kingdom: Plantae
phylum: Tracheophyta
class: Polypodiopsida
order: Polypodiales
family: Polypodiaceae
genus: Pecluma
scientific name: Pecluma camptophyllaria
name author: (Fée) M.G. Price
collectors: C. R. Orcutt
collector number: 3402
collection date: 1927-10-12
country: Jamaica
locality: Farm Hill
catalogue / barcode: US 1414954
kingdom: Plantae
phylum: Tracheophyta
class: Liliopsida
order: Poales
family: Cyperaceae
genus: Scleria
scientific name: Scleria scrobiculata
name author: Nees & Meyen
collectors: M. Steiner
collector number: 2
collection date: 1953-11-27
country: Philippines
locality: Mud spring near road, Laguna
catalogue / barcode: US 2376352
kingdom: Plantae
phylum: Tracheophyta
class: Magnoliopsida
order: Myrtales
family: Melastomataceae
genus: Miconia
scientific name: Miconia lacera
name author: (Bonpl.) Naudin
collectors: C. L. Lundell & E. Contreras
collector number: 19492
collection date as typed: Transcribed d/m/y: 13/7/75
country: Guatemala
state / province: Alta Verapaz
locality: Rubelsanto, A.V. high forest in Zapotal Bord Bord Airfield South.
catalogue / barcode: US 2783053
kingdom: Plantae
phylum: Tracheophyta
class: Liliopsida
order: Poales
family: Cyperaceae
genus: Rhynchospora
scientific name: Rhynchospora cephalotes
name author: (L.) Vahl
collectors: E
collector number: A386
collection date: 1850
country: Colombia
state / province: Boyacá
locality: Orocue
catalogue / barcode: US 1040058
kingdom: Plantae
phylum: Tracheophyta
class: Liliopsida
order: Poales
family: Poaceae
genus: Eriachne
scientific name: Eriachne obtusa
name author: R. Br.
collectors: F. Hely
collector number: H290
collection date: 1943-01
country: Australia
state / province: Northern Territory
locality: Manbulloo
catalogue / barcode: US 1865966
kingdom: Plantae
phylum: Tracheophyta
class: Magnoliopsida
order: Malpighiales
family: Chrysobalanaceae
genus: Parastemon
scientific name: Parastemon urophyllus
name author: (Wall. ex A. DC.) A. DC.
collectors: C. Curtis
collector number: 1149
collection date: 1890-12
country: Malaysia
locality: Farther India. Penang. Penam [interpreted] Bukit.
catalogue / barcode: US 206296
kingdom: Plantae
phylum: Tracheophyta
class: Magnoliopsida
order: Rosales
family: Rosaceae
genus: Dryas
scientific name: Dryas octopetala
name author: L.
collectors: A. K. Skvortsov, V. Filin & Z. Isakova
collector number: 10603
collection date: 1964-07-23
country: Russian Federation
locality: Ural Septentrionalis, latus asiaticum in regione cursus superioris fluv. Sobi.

Goal of the exercise ::
Reproduce these lines with "locality" renamed to "site" wherever it occurs, leaving everything else unaltered.

Result of this task ::
kingdom: Plantae
phylum: Tracheophyta
class: Polypodiopsida
order: Polypodiales
family: Polypodiaceae
genus: Pecluma
scientific name: Pecluma camptophyllaria
name author: (Fée) M.G. Price
collectors: C. R. Orcutt
collector number: 3402
collection date: 1927-10-12
country: Jamaica
site: Farm Hill
catalogue / barcode: US 1414954
kingdom: Plantae
phylum: Tracheophyta
class: Liliopsida
order: Poales
family: Cyperaceae
genus: Scleria
scientific name: Scleria scrobiculata
name author: Nees & Meyen
collectors: M. Steiner
collector number: 2
collection date: 1953-11-27
country: Philippines
site: Mud spring near road, Laguna
catalogue / barcode: US 2376352
kingdom: Plantae
phylum: Tracheophyta
class: Magnoliopsida
order: Myrtales
family: Melastomataceae
genus: Miconia
scientific name: Miconia lacera
name author: (Bonpl.) Naudin
collectors: C. L. Lundell & E. Contreras
collector number: 19492
collection date as typed: Transcribed d/m/y: 13/7/75
country: Guatemala
state / province: Alta Verapaz
site: Rubelsanto, A.V. high forest in Zapotal Bord Bord Airfield South.
catalogue / barcode: US 2783053
kingdom: Plantae
phylum: Tracheophyta
class: Liliopsida
order: Poales
family: Cyperaceae
genus: Rhynchospora
scientific name: Rhynchospora cephalotes
name author: (L.) Vahl
collectors: E
collector number: A386
collection date: 1850
country: Colombia
state / province: Boyacá
site: Orocue
catalogue / barcode: US 1040058
kingdom: Plantae
phylum: Tracheophyta
class: Liliopsida
order: Poales
family: Poaceae
genus: Eriachne
scientific name: Eriachne obtusa
name author: R. Br.
collectors: F. Hely
collector number: H290
collection date: 1943-01
country: Australia
state / province: Northern Territory
site: Manbulloo
catalogue / barcode: US 1865966
kingdom: Plantae
phylum: Tracheophyta
class: Magnoliopsida
order: Malpighiales
family: Chrysobalanaceae
genus: Parastemon
scientific name: Parastemon urophyllus
name author: (Wall. ex A. DC.) A. DC.
collectors: C. Curtis
collector number: 1149
collection date: 1890-12
country: Malaysia
site: Farther India. Penang. Penam [interpreted] Bukit.
catalogue / barcode: US 206296
kingdom: Plantae
phylum: Tracheophyta
class: Magnoliopsida
order: Rosales
family: Rosaceae
genus: Dryas
scientific name: Dryas octopetala
name author: L.
collectors: A. K. Skvortsov, V. Filin & Z. Isakova
collector number: 10603
collection date: 1964-07-23
country: Russian Federation
site: Ural Septentrionalis, latus asiaticum in regione cursus superioris fluv. Sobi.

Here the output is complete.